▶ Task goal
Present the data once more in exactly its original form.

▶ Collected data entries
----

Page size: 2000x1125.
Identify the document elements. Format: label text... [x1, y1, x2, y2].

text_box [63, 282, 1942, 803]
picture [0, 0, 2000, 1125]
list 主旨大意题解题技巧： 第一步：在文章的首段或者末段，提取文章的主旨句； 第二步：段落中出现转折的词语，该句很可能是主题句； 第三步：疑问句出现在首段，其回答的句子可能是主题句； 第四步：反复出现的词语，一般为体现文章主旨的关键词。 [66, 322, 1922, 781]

----

▶ Solution to this problem
Page size: 2000x1125.
Identify the document elements. Format: label text... [x1, y1, x2, y2].

text_box [63, 282, 1942, 803]
picture [0, 0, 2000, 1125]
list 主旨大意题解题技巧： 第一步：在文章的首段或者末段，提取文章的主旨句； 第二步：段落中出现转折的词语，该句很可能是主题句； 第三步：疑问句出现在首段，其回答的句子可能是主题句； 第四步：反复出现的词语，一般为体现文章主旨的关键词。 [66, 322, 1922, 781]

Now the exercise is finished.